Dar gracias es más que cortesía: es una forma de reconocer la belleza del otro, de afirmar que no estamos solos
El sentimiento de gratuidad escapa a las leyes de la producción, a la lógica del rendimiento, al puro mercadeo. Dar las gracias presupone ser consciente de haber recibido un trato de favor, un servicio inmerecido, un especial cuidado. Quien escucha ese “gracias” advierte que el otro reconoce el bien recibido y lo valora. A todos nos gusta tratar con personas agradecidas.
Sentirse agradecido es camino de felicidad; es ser consciente de ser querido: alguien se ha fijado en mí, me ha sentido importante para él. Me respeta y me valora. En cambio, pensar que todo me es debido, que me lo merezco, es encerrarse en un espejismo de derechos incumplidos y de continua reivindicación. La caricatura del agradecido es amable y risueña; la del otro, triste y envarada.
Dar gracias es más que cortesía: es una forma de reconocer la belleza del otro, de afirmar que no estamos solos, que algo nos ha sido dado. En palabras de Benedicto XVI, la gratitud es una forma de abrirse al misterio del don, de aquello que no se puede exigir ni producir, solo recibir.
La gratitud es una actitud existencial, un modo de vivir y de sentir. Es característica de quien no se sabe solo, de quien es consciente de ser uno más, de no ser el “ombligo” del mundo. Decía Chesterton: “El agradecimiento es la forma superior del pensamiento, la alegría redoblada por el asombro”.
La ingratitud es uno de los mayores pecados, porque supone ignorancia, ceguera intelectual, desconocimiento de la realidad. El ingrato, además de ser desagradable, es profundamente injusto. No reconoce que muy pocas cosas le son debidas, se ensalza a sí mismo y no valora a los demás. La falta de sentido común, la deformación cultural e histórica, el desconocimiento de la realidad nos transforma en activistas identitarios, en eternos reivindicadores.
Vivimos en tiempos de alerta. Nos dicen que hay que estar woke, despiertos ante las injusticias, atentos a las heridas del mundo. Y sí, despertar es necesario. No podemos vivir dormidos frente al dolor ajeno, frente a las exclusiones que se repiten.
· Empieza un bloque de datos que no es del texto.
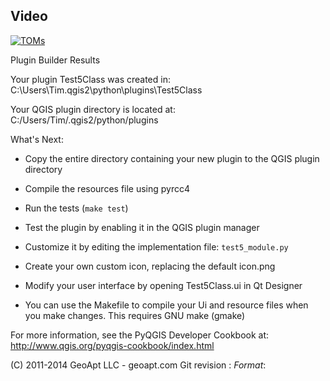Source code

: 

## Video

[![TOMs](https://img.youtube.com/vi/_sG7226QziE/0.jpg)](https://www.youtube.com/watch?v=_sG7226QziE)


Plugin Builder Results

Your plugin Test5Class was created in:
    C:\Users\Tim\.qgis2\python\plugins\Test5Class

Your QGIS plugin directory is located at:
    C:/Users/Tim/.qgis2/python/plugins

What's Next:

  * Copy the entire directory containing your new plugin to the QGIS plugin
    directory

  * Compile the resources file using pyrcc4

  * Run the tests (``make test``)

  * Test the plugin by enabling it in the QGIS plugin manager

  * Customize it by editing the implementation file: ``test5_module.py``

  * Create your own custom icon, replacing the default icon.png

  * Modify your user interface by opening Test5Class.ui in Qt Designer

  * You can use the Makefile to compile your Ui and resource files when
    you make changes. This requires GNU make (gmake)

For more information, see the PyQGIS Developer Cookbook at:
http://www.qgis.org/pyqgis-cookbook/index.html

(C) 2011-2014 GeoApt LLC - geoapt.com
Git revision : $Format:%H$
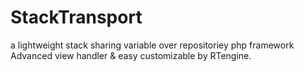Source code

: # StackTransport
a lightweight stack sharing variable over repositoriey php framework
Advanced view handler & easy customizable by RTengine.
Pero corremos el riesgo de ser unos “espabilados”: demasiado despiertos para lo nuestro y ciegos ante los demás. La ingratitud es también camino de cancelación, de anular al otro.
Cuando en la vida familiar todo son exigencias, derechos y reivindicaciones, se está faltando a la justicia. Es muy improbable que el otro lo haga todo mal. Es señal de debilidad personal. Se encienden entonces los indicadores de que algo va mal en mi interior.
El Evangelio narra la curación de diez leprosos: “Uno de ellos, al verse curado, se volvió glorificando a Dios a gritos, y fue a postrarse a sus pies dándole gracias. Y éste era samaritano. Ante lo cual dijo Jesús: –¿No son diez los que han quedado limpios? Los otros nueve, ¿dónde están? ¿No ha habido quien volviera a dar gloria a Dios más que este extranjero?”. El Hombre más paciente del mundo, Jesús, echa de menos el agradecimiento de los otros nueve curados.
Pensemos si somos personas agradecidas. Si habitualmente damos las gracias por los pequeños servicios recibidos, por los detalles de atención. ¿Pensamos en los demás?
Con cierta frecuencia aparcamos el vehículo en un patio de la judería. Es una calle estrecha y muy transitada por todo tipo de personas, mayoritariamente turistas: gente que pasea por la ciudad con poco qué hacer. Pues supone toda una hazaña. Mientras intentas, marcha atrás, que el coche pase por el estrecho portalón, hay que esperar que nadie se cuele por detrás. No son conscientes de la difícil operación: solo piensan que la calle es suya, que el peatón tiene todos los derechos. Pocos son los que esperan unos segundos. Así es la vida: derechos y más derechos.
Demos gracias siempre: por la vida recibida, por el sol y la luna, por la belleza del firmamento; por aquellos que nos acompañan, por la luz que irradian y por los silencios compartidos; gracias por quienes nos cuidan y también por quienes nos molestan, recordándonos que no somos más que lo que somos. La gratitud es señal de felicidad, es semilla que hace que esta florezca. El sentido de agradecimiento nos dispone a recibir más gracias, nos abre aún más a la acción de Dios y al favor de los demás.